» **PROBLEM TO WORK ON**:
Please quote exactly the lines below from the line containing "left hip: (75, 163)" to the line containing "nose: (235, 80)", both lines included, and nothing else.

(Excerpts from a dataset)
[Start of Attachment]
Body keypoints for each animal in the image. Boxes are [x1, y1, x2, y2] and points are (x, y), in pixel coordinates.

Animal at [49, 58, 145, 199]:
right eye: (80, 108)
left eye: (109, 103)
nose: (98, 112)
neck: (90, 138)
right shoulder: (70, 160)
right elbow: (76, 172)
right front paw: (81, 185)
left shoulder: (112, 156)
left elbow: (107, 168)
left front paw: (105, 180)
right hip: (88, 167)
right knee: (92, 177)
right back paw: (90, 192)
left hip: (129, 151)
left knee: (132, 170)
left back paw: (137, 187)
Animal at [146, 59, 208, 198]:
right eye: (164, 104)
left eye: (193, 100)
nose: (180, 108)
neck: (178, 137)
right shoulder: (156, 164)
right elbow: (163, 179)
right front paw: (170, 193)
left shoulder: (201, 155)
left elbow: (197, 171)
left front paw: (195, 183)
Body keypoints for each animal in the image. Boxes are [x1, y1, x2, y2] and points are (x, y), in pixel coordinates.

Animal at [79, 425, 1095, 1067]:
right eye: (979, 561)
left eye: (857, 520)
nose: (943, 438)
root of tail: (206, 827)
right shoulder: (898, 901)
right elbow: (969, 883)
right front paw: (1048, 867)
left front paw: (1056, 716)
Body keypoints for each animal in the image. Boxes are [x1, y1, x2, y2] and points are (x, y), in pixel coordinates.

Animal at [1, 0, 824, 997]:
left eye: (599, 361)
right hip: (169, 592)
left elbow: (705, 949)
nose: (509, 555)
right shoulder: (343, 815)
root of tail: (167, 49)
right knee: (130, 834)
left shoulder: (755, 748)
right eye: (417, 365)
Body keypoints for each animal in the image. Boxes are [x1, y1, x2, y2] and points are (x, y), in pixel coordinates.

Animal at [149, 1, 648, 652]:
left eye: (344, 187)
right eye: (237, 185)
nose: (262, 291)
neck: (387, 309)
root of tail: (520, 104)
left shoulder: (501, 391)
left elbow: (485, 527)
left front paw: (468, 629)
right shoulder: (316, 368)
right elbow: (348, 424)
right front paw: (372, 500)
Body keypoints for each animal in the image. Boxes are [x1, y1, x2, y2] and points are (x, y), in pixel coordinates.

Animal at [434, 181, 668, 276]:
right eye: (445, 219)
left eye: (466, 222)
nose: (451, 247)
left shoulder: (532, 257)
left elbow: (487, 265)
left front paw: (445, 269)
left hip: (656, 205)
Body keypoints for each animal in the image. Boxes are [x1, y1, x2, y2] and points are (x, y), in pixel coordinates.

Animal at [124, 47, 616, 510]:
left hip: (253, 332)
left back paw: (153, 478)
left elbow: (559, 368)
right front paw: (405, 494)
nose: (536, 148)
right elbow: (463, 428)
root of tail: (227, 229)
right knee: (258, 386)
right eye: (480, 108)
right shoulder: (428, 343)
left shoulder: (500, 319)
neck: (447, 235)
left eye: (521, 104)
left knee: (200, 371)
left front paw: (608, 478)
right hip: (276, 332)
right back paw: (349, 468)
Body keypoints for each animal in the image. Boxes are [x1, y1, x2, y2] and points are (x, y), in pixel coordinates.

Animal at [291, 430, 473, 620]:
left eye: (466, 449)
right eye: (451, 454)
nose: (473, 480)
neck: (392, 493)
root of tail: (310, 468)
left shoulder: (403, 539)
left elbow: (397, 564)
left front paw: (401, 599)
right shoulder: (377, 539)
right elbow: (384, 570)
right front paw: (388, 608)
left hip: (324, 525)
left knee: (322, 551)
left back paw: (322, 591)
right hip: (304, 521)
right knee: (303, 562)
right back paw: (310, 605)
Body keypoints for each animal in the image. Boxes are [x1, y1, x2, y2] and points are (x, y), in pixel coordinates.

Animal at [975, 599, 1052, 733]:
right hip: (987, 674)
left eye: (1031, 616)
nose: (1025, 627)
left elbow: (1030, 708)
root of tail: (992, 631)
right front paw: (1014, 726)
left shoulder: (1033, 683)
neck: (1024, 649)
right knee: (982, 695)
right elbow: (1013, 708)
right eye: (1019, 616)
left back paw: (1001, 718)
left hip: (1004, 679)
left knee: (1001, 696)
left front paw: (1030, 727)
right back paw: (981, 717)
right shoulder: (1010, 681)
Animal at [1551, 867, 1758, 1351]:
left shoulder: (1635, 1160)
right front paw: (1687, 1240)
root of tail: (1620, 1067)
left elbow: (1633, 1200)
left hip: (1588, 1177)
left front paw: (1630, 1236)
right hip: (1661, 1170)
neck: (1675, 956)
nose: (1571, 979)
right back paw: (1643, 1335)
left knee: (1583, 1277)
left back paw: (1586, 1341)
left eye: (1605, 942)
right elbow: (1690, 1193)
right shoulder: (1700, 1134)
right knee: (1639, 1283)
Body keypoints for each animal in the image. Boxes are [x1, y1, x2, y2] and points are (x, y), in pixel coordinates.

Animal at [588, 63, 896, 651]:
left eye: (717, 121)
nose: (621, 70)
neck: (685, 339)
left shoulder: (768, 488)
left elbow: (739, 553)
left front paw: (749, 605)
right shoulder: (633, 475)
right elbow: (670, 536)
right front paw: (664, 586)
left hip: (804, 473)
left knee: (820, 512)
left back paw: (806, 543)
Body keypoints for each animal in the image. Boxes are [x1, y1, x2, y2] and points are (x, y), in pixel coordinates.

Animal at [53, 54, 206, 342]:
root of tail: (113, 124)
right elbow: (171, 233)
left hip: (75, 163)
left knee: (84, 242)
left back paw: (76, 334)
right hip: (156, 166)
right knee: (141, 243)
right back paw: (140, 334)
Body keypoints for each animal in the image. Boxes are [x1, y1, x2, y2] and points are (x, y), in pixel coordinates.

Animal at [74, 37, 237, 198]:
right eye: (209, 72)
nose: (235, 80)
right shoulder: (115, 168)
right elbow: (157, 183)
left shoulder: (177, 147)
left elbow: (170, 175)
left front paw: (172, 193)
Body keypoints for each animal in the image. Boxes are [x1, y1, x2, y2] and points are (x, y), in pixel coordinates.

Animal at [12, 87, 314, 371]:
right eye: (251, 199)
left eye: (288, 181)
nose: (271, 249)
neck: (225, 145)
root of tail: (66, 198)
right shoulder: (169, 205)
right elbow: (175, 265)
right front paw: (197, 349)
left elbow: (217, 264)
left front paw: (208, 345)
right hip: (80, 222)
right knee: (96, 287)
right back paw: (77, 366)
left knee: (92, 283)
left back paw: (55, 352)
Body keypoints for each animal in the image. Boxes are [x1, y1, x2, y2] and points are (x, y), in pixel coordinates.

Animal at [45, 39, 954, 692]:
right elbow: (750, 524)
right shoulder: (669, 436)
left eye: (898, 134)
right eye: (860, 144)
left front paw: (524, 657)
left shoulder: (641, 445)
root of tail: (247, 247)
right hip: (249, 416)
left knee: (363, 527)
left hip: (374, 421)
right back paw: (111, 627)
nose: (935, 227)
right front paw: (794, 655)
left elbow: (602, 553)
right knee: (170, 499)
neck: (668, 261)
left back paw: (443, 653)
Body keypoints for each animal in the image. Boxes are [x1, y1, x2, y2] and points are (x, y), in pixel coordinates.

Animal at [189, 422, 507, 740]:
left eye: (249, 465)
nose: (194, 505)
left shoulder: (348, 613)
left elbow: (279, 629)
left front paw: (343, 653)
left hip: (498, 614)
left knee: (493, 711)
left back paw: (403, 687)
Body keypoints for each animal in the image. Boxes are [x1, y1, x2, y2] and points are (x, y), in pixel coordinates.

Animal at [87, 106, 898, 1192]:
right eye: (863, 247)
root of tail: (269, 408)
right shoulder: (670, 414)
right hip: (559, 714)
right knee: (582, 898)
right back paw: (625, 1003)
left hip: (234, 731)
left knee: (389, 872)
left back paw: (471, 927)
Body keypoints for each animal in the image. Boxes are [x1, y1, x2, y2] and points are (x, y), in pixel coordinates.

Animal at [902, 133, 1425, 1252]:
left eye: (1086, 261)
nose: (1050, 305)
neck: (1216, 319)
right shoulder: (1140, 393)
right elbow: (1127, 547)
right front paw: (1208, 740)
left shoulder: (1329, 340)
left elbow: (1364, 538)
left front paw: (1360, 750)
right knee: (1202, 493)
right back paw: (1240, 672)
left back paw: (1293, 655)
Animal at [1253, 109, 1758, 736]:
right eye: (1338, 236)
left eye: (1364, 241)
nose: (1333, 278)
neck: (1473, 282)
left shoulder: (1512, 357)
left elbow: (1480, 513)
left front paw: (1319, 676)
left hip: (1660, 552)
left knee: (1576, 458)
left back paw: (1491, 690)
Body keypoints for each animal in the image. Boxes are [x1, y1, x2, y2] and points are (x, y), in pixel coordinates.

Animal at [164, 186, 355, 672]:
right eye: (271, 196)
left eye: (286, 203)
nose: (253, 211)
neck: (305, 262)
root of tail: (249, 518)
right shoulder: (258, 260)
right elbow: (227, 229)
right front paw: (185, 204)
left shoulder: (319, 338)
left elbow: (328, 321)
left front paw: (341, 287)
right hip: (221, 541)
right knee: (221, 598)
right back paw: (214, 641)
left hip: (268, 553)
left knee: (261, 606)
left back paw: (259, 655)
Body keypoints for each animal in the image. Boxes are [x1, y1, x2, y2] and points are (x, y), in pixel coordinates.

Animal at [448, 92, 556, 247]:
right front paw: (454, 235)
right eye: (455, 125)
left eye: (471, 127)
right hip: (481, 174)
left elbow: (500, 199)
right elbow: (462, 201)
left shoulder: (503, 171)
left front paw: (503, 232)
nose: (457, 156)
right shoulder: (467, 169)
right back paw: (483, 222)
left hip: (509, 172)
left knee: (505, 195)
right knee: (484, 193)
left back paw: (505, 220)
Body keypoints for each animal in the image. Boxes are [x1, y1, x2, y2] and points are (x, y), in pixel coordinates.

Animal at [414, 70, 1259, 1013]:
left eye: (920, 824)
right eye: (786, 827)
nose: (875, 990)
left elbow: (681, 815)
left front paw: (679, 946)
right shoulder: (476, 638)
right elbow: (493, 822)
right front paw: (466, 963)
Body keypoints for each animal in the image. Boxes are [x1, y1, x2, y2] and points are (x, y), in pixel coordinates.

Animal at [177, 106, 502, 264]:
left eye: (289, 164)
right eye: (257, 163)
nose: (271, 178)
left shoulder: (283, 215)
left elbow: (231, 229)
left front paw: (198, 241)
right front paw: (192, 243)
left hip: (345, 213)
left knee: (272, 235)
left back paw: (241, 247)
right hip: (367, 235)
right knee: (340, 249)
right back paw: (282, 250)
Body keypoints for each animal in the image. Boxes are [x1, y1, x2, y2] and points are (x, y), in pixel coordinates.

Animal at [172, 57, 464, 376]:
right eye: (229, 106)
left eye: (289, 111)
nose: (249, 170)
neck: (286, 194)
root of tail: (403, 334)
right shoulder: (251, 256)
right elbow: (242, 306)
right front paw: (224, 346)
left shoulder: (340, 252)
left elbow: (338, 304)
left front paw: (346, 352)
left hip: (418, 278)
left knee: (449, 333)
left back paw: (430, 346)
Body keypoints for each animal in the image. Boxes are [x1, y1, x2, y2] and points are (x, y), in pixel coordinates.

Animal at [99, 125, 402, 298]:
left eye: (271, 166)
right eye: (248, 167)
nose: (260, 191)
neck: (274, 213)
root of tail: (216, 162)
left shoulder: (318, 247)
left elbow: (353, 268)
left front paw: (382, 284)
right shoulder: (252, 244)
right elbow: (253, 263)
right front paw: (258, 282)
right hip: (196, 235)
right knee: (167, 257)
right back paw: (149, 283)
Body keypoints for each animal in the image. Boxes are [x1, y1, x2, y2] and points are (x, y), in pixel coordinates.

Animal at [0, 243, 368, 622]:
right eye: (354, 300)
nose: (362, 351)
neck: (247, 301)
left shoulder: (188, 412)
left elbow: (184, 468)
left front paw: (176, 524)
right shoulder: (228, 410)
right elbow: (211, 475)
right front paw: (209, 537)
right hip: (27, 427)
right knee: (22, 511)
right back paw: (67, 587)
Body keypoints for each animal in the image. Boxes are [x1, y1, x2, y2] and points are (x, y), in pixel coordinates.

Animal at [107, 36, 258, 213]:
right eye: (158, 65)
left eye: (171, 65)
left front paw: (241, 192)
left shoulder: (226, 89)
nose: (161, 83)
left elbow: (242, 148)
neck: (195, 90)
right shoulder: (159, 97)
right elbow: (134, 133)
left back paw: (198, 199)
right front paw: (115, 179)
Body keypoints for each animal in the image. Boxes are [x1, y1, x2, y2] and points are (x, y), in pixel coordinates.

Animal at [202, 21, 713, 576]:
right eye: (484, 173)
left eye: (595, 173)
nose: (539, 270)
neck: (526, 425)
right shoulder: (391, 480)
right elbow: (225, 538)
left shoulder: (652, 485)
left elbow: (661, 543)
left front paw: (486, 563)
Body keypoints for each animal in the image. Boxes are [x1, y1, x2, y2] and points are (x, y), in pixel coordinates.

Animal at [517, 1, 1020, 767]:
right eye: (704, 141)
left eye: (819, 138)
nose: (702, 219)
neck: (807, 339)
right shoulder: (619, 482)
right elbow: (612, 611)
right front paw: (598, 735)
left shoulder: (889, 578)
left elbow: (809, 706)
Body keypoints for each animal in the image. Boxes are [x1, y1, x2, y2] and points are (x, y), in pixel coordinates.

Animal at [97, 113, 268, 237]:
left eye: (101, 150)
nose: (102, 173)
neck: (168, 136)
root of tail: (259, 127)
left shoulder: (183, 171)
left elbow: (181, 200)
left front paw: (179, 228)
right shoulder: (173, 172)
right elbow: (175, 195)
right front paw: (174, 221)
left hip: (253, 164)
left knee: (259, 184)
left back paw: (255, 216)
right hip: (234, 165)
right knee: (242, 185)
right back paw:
[End of Attachment]
» **ANSWER SECTION**:
left hip: (75, 163)
left knee: (84, 242)
left back paw: (76, 334)
right hip: (156, 166)
right knee: (141, 243)
right back paw: (140, 334)
Body keypoints for each animal in the image. Boxes are [x1, y1, x2, y2] and points are (x, y), in pixel coordinates.

Animal at [74, 37, 237, 198]:
right eye: (209, 72)
nose: (235, 80)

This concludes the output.